BEGIN Given entries

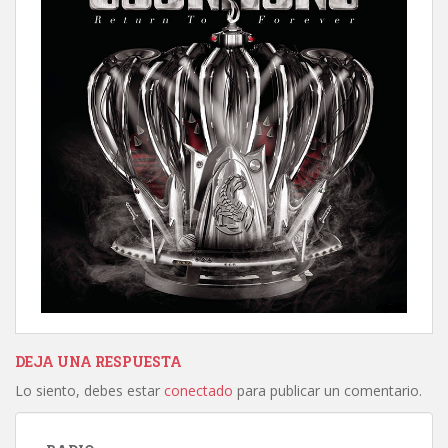
DEJA UNA RESPUESTA
Lo siento, debes estar
conectado
para publicar un comentario.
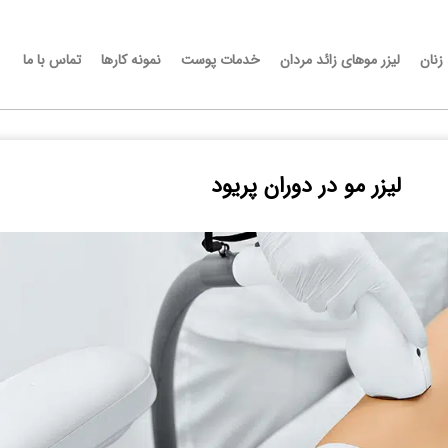
 زنان
لیزر موهای زائد مردان
خدمات پوست
نمونه کارها
تماس با ما
لیزر مو در دوران پریود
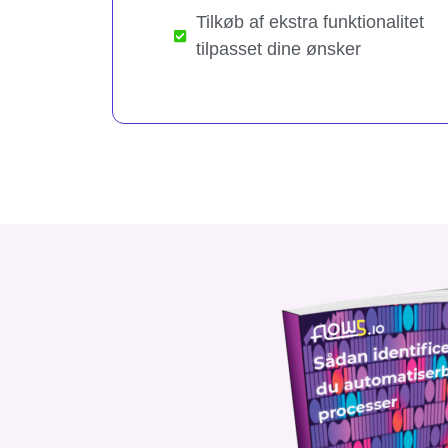
Tilkøb af ekstra funktionalitet
tilpasset dine ønsker​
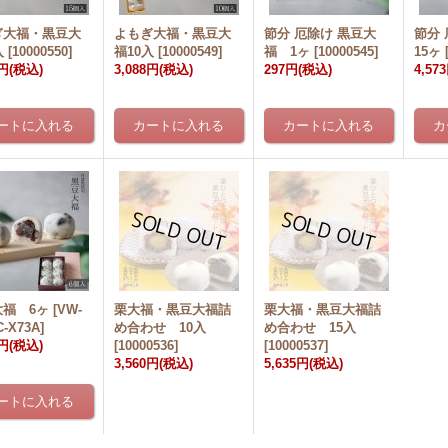
ぎ大福・黒豆大
よもぎ大福・黒豆大
節分 厄除け 黒豆大
節分
入
[
10000550
]
福10入
[
10000549
]
福 1ヶ
[
10000545
]
15ヶ
3円
(税込)
3,088円
(税込)
297円
(税込)
4,57
大福 6ヶ
[
VW-
栗大福・黒豆大福詰
栗大福・黒豆大福詰
-X73A
]
め合わせ 10入
め合わせ 15入
0円
(税込)
[
10000536
]
[
10000537
]
3,560円
(税込)
5,635円
(税込)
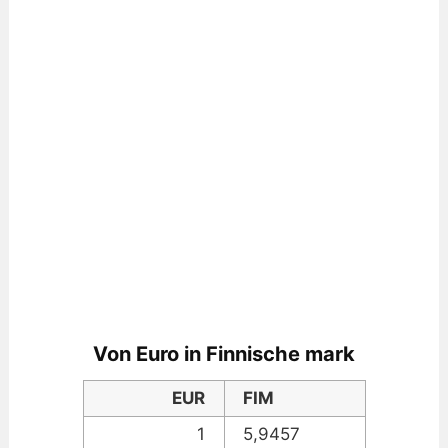
Von Euro in Finnische mark
EUR
FIM
1
5,9457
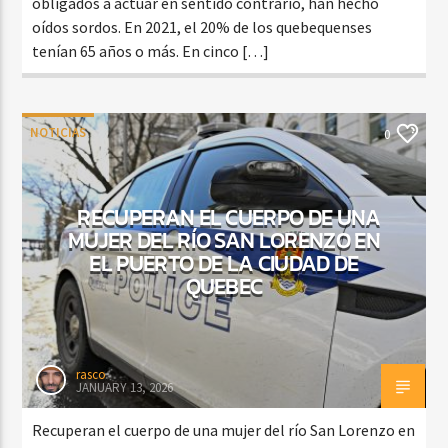
obligados a actuar en sentido contrario, han hecho
oídos sordos. En 2021, el 20% de los quebequenses
tenían 65 años o más. En cinco […]
NOTICIAS
0
RECUPERAN EL CUERPO DE UNA
MUJER DEL RÍO SAN LORENZO EN
EL PUERTO DE LA CIUDAD DE
QUEBEC
rasco
JANUARY 13, 2026
Recuperan el cuerpo de una mujer del río San Lorenzo en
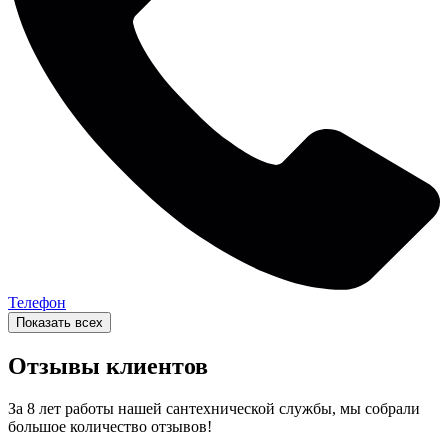
Телефон
Показать всех
Отзывы клиентов
За 8 лет работы нашей сантехнической службы, мы собрали
большое количество отзывов!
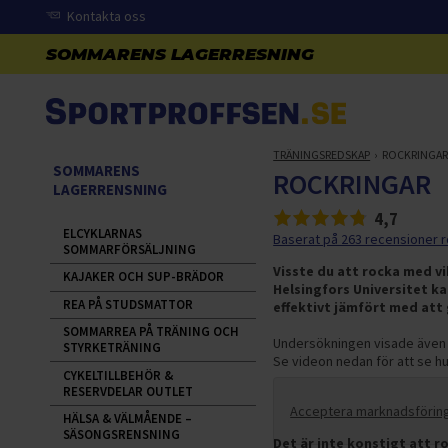
Kontakta oss
TRÄNINGSREDSKAP
ROCKRINGAR
SOMMARENS
ROCKRINGAR
LAGERRENSNING
4,7
ELCYKLARNAS
Baserat på 263 recensioner r
SOMMARFÖRSÄLJNING
Visste du att rocka med v
KAJAKER OCH SUP-BRÄDOR
Helsingfors Universitet k
REA PÅ STUDSMATTOR
effektivt jämfört med att 
SOMMARREA PÅ TRÄNING OCH
Undersökningen visade även a
STYRKETRÄNING
Se videon nedan för att se hu
CYKELTILLBEHÖR &
RESERVDELAR OUTLET
Acceptera marknadsförings
HÄLSA & VÄLMÅENDE –
SÄSONGSRENSNING
Det är inte konstigt att 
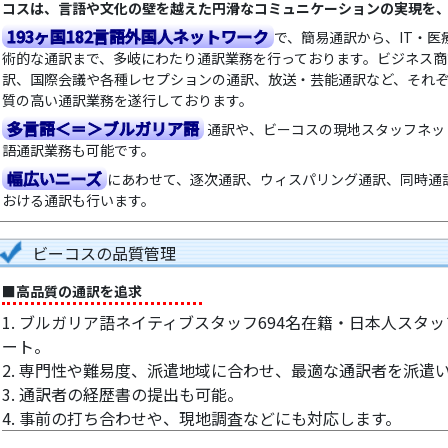
コスは、言語や文化の壁を越えた円滑なコミュニケーションの実現を
193ヶ国182言語外国人ネットワーク
で、簡易通訳から、IT・
術的な通訳まで、多岐にわたり通訳業務を行っております。ビジネス
訳、国際会議や各種レセプションの通訳、放送・芸能通訳など、それ
質の高い通訳業務を遂行しております。
多言語＜＝＞ブルガリア語
通訳や、ビーコスの現地スタッフネッ
語通訳業務も可能です。
幅広いニーズ
にあわせて、逐次通訳、ウィスパリング通訳、同時通
おける通訳も行います。
ビーコスの品質管理
■高品質の通訳を追求
1. ブルガリア語ネイティブスタッフ694名在籍・日本人スタッ
ート。
2. 専門性や難易度、派遣地域に合わせ、最適な通訳者を派遣い
3. 通訳者の経歴書の提出も可能。
4. 事前の打ち合わせや、現地調査などにも対応します。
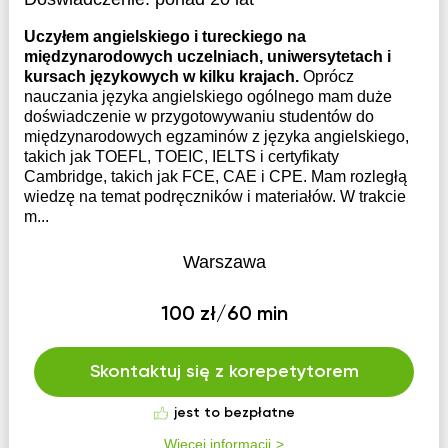
Uczyłem angielskiego i tureckiego na
międzynarodowych uczelniach, uniwersytetach i
kursach językowych w kilku krajach.
Oprócz
nauczania języka angielskiego ogólnego mam duże
doświadczenie w przygotowywaniu studentów do
międzynarodowych egzaminów z języka angielskiego,
takich jak TOEFL, TOEIC, IELTS i certyfikaty
Cambridge, takich jak FCE, CAE i CPE. Mam rozległą
wiedzę na temat podręczników i materiałów. W trakcie
m...
Warszawa
100 zł/60 min
Skontaktuj się z korepetytorem
jest to bezpłatne
Więcej informacji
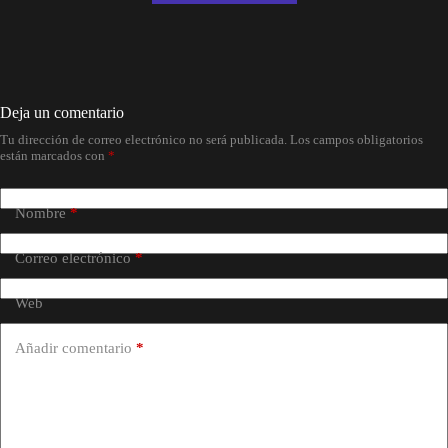
Deja un comentario
Tu dirección de correo electrónico no será publicada.
Los campos obligatorios
están marcados con
*
Nombre
*
Correo electrónico
*
Web
Añadir comentario
*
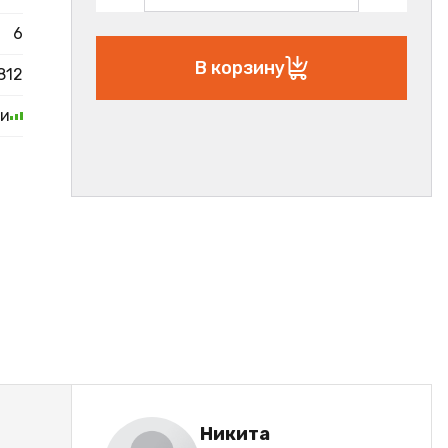
6
В корзину
812
ии
Никита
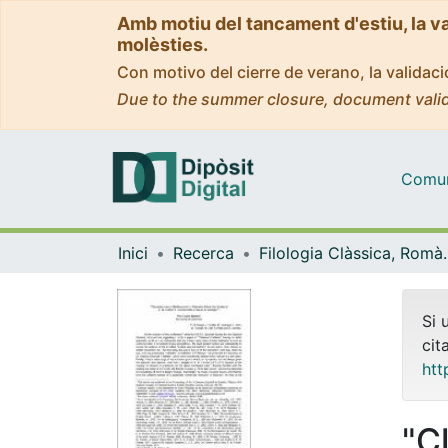
Amb motiu del tancament d'estiu, la v
molèsties.
Con motivo del cierre de verano, la valida
Due to the summer closure, document valid
Comuni
Inici
Recerca
Filologia Clàss
Si 
cit
htt
"C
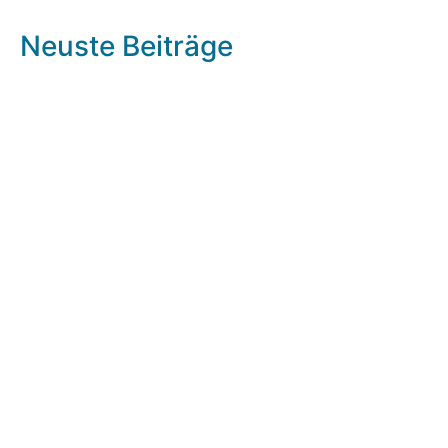
Neuste Beiträge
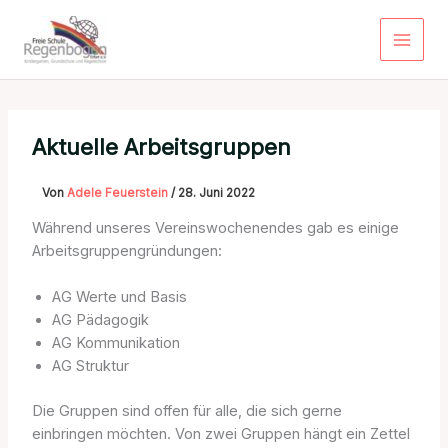
Zum
Inhalt
springen
Aktuelle Arbeitsgruppen
Von
Adele Feuerstein
/
28. Juni 2022
Während unseres Vereinswochenendes gab es einige
Arbeitsgruppengründungen:
AG Werte und Basis
AG Pädagogik
AG Kommunikation
AG Struktur
Die Gruppen sind offen für alle, die sich gerne
einbringen möchten. Von zwei Gruppen hängt ein Zettel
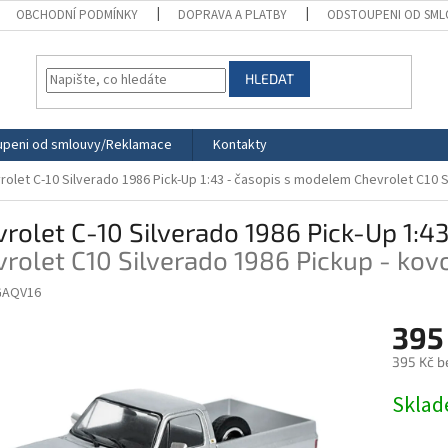
OBCHODNÍ PODMÍNKY
DOPRAVA A PLATBY
ODSTOUPENI OD SML
HLEDAT
peni od smlouvy/Reklamace
Kontakty
rolet C-10 Silverado 1986 Pick-Up 1:43 - časopis s modelem
Chevrolet C10 S
rolet C-10 Silverado 1986 Pick-Up 1:4
rolet C10 Silverado 1986 Pickup - ko
AQV16
395
395 Kč b
Měrná
Skla
cena:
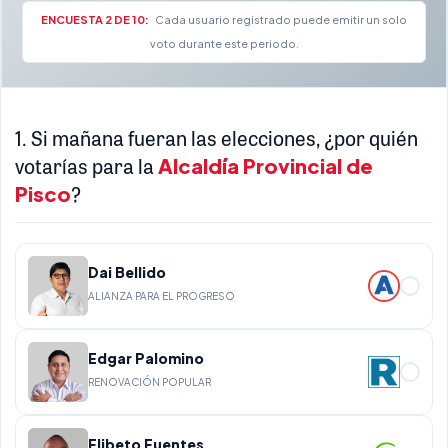
ENCUESTA 2 DE 10:
Cada usuario registrado puede emitir un solo
voto durante este periodo.
1. Si mañana fueran las elecciones, ¿por quién
votarías para la
Alcaldía Provincial de
Pisco
?
Dai Bellido
ALIANZA PARA EL PROGRESO
Edgar Palomino
RENOVACIÓN POPULAR
Elibeto Fuentes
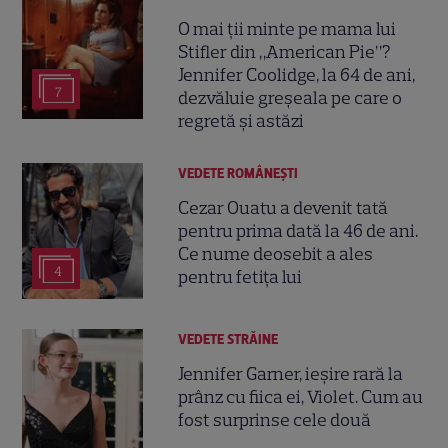
O mai ții minte pe mama lui
Stifler din „American Pie”?
Jennifer Coolidge, la 64 de ani,
7
dezvăluie greșeala pe care o
regretă și astăzi
VEDETE ROMÂNEŞTI
Cezar Ouatu a devenit tată
pentru prima dată la 46 de ani.
Ce nume deosebit a ales
4
pentru fetița lui
VEDETE STRĂINE
Jennifer Garner, ieșire rară la
prânz cu fiica ei, Violet. Cum au
fost surprinse cele două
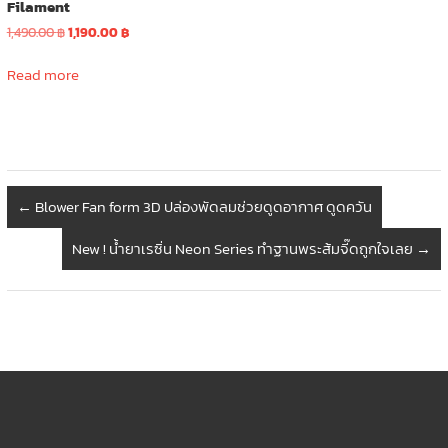
Filament
Original
Current
1,490.00
฿
1,190.00
฿
price
price
was:
is:
Read more
1,490.00 ฿.
1,190.00 ฿.
←
Blower Fan form 3D ปล่องพัดลมช่วยดูดอากาศ ดูดควัน
New ! น้ำยาเรซิ่น Neon Series ทำฐานพระส้มจี๊ดถูกใจเลย
→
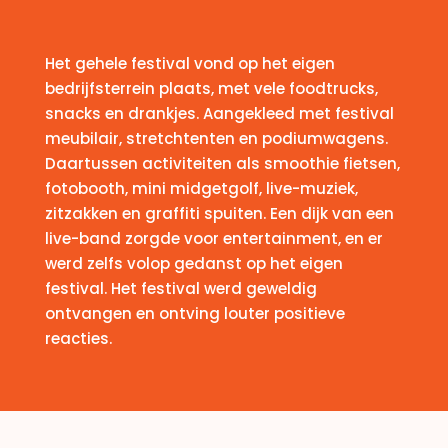
Het gehele festival vond op het eigen
bedrijfsterrein plaats, met vele foodtrucks,
snacks en drankjes. Aangekleed met festival
meubilair, stretchtenten en podiumwagens.
Daartussen activiteiten als smoothie fietsen,
fotobooth, mini midgetgolf, live-muziek,
zitzakken en graffiti spuiten. Een dijk van een
live-band zorgde voor entertainment, en er
werd zelfs volop gedanst op het eigen
festival. Het festival werd geweldig
ontvangen en ontving louter positieve
reacties.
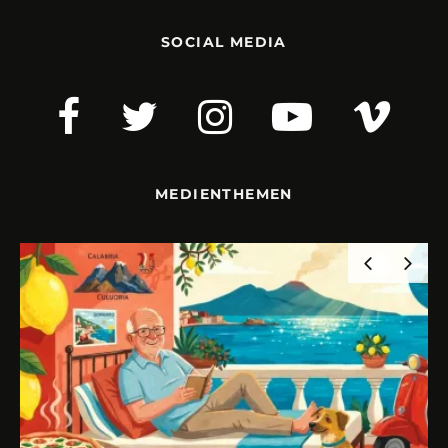
SOCIAL MEDIA
MEDIENTHEMEN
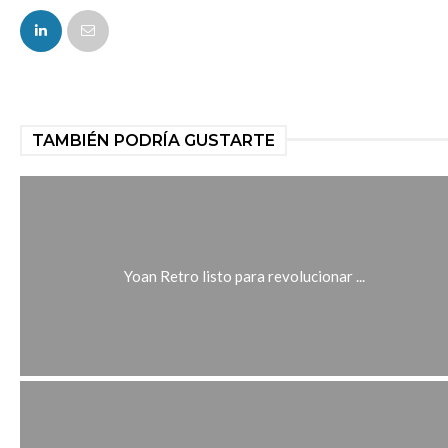
FACEBOOK
TAMBIÉN PODRÍA GUSTARTE
Yoan Retro listo para revolucionar ...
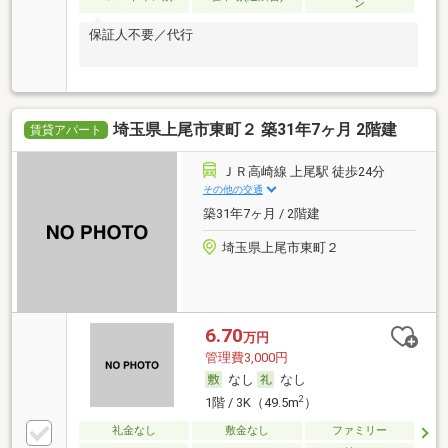
ン
保証人不要／代行
埼玉県上尾市東町２ 築31年7ヶ月 2階建
賃貸アパート
ＪＲ高崎線 上尾駅 徒歩24分
その他の交通
築31年7ヶ月 / 2階建
埼玉県上尾市東町２
6.70
万円
管理費3,000円
なし
なし
2
1階 / 3K（49.5m
）
礼金なし
敷金なし
ファミリー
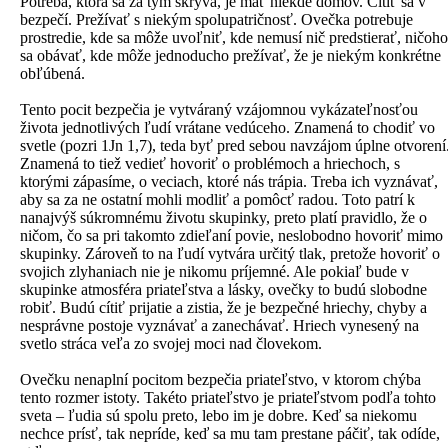
Potreba, ktorá sa za tým skrýva, je mať niekde domov. Cítiť sa v
bezpečí. Prežívať s niekým spolupatričnosť. Ovečka potrebuje
prostredie, kde sa môže uvoľniť, kde nemusí nič predstierať, ničoho
sa obávať, kde môže jednoducho prežívať, že je niekým konkrétne
obľúbená.
Tento pocit bezpečia je vytváraný vzájomnou vykázateľnosťou
života jednotlivých ľudí vrátane vedúceho. Znamená to chodiť vo
svetle (pozri 1Jn 1,7), teda byť pred sebou navzájom úplne otvorení
Znamená to tiež vedieť hovoriť o problémoch a hriechoch, s
ktorými zápasíme, o veciach, ktoré nás trápia. Treba ich vyznávať,
aby sa za ne ostatní mohli modliť a pomôcť radou. Toto patrí k
nanajvýš súkromnému životu skupinky, preto platí pravidlo, že o
ničom, čo sa pri takomto zdieľaní povie, neslobodno hovoriť mimo
skupinky. Zároveň to na ľudí vytvára určitý tlak, pretože hovoriť o
svojich zlyhaniach nie je nikomu príjemné. Ale pokiaľ bude v
skupinke atmosféra priateľstva a lásky, ovečky to budú slobodne
robiť. Budú cítiť prijatie a zistia, že je bezpečné hriechy, chyby a
nesprávne postoje vyznávať a zanechávať. Hriech vynesený na
svetlo stráca veľa zo svojej moci nad človekom.
Ovečku nenaplní pocitom bezpečia priateľstvo, v ktorom chýba
tento rozmer istoty. Takéto priateľstvo je priateľstvom podľa tohto
sveta – ľudia sú spolu preto, lebo im je dobre. Keď sa niekomu
nechce prísť, tak nepríde, keď sa mu tam prestane páčiť, tak odíde,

END Given entries

#### [Problem requirements]
Of all the lines in the entries, count those with the string "hovoriť", and report only that number.

#### [Your response]
3